Lots of modern distributed systems are built with Java programming language, and consequently use Java Virtual Machine (JVM) as their execution environment. The list of such systems is rather large: Hadoop, Spark, HBase, Cassandra, Voldemort, ZooKeeper, BookKeeper, Kafka, and the list goes on and on. But is JVM fast enough for these systems?
Anyone who has ever dealt with Java probably knows at least a little bit about how JVM works. To start with, Java programs are compiled into a machine independent, un-optimized byte code. The byte code is then being interpreted by the JVM and compiled into the native code with the just-in-time (JIT) compiler. JVM adds various optimizations at the JIT compilation and these optimizations can be more aggressive than the optimizations done by a native compilers. After all, before doing these optimizations and compilation, Java has already ran the code in the interpreted mode, and it was able to collect some statistics on the branch predictions, loops and function calls to make optimization tailored not just to that specific code, but also to the specific runtime or data.
However, before Java performs all the tricks, it needs to run in a slow interpreted mode, incurring some warm-up overheads. OSDI’16 paper “Don’t Get Caught in the Cold, Warm-up Your JVM” goes into more details about what are the warm-up overheads and how they impact data-parallel distributed systems, such as Hadoop, Spark and Hive.
The paper breaks down warm-up overheads into the two categories: class loading and bytecode interpretation overheads. It investigates these overheads under different workloads on different distributed systems. Of course it is expected for warm-up to impact the freshly started JVM, but how big is the cost of warm-up? If we look at the HDFS client performance, we can see the warm-up can easily take a few seconds, depending on your task. In HDFS, writing is more complicated and involves more classes, thus Java spends more time loading all the classes. Warm-up while reading from HDFS also differs depending on whether we read in parallel or sequentially. The graph below shows warm-up costs by the task and dataset size.
We can see that the size of the operation has no impact on the overheads, meaning that small operations will spend much larger fraction of their time in warm-up, while big operations tend to amortize the warm-up costs.
It is also interesting to see when the warm-up occurs in the execution cycle. Obviously starting the client requires lots of class loading and interrupting the byte code, however starting actual jobs (for the first time?) also incurs warm-ups.
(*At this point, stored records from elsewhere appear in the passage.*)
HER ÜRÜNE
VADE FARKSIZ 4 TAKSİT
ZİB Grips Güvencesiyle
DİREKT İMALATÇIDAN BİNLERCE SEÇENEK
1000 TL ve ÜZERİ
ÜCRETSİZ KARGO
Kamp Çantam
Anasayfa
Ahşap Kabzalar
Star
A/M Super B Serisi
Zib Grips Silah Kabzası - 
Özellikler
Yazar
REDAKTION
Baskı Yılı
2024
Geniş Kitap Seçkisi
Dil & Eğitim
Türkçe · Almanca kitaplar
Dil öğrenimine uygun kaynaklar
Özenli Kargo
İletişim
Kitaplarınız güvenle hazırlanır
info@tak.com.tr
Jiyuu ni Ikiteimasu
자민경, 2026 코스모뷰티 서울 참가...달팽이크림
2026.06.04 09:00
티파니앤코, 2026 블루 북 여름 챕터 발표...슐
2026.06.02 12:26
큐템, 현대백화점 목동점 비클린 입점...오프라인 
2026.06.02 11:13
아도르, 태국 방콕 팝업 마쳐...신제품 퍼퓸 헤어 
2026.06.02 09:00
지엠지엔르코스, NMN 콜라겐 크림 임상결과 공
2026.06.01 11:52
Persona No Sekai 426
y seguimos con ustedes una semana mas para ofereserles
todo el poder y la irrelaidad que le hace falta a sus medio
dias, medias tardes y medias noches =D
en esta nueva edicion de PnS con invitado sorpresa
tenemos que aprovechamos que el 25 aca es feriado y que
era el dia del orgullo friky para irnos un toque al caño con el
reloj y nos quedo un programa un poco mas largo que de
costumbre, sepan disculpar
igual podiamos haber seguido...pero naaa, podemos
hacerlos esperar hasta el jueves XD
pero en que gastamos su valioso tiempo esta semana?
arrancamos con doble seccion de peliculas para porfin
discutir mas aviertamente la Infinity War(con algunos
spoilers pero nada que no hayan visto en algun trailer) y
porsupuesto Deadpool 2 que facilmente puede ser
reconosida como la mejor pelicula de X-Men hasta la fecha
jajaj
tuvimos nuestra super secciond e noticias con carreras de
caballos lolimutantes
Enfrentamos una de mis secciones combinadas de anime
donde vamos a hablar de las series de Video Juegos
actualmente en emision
Another question one may ask is how slow actual class loading is? For HDFS sequential read, client had to load about 2000 classes, taking 1028 ms to complete. Spark was much heavier on the classes it uses and needs to load with 19,066 classes on average taking roughly 6.3 seconds in overheads. These are rather large numbers, especially if we aim at low-latency execution of our requests, however not everything is so grim.
It is important to emphasize that the paper mainly uses clients to study the warm-up, while the actual distributed system is not being studied in much of the details. To be fair, authors mention that the warm-up overheads are present on the server side as well, and in Spark the executor warm-up can add up to almost 50% of the overall warm-up time.
Dealing with Warm-up
The paper argue that these are very big overheads that must be dealt with. Authors even offer a prototype solution, a modified JVM, called HotTub, which acts as a container for many other “normal” JVMs to be reused when needed. Reusing JVM means we do not need to load classes and perform JIT. Such approach works well for short lived JVMs, i.e we have a client performing one operation and terminating. If such terminated JVM ends up in the pool for JVM reuse, we can save time on overheads next time we need another short-lived JVM.
I have to disagree, however, that these overheads are a big problem, and here is why. JVM running server side of the distributed system are warmed-up if they ran for at least some time. As such, these machines do not experience warm-up costs anymore. In this breakdown of the HDFS request, we do not see any warm-up losses occurring on the data-node side and all of the overheads were due to the warm-up of a short-lived HDFS client. This means that keeping you JVM alive and designing your workloads/client to stay up is the best solution to overcome these type of overheads.
There are few lessons I have learned from this paper. They may sound like a common sense, but nevertheless these are important points to keep in the back of your head to get the most out of your Java code.
- Keep JVMs alive. Long running JVMs do not incur as many new class loads and do not need to interpret as much code, allowing the JVM to be faster.
- Simpler is better. Too Many classes hurt performance on the warm-up, however do not go to extreme on the other side too. After all these are warm-up costs and not constant penalty to your performance.
- Watch your external libraries. This goes together with previous point. Bringing a big library to perform one small task may not be too wise if similar-performing alternatives are available.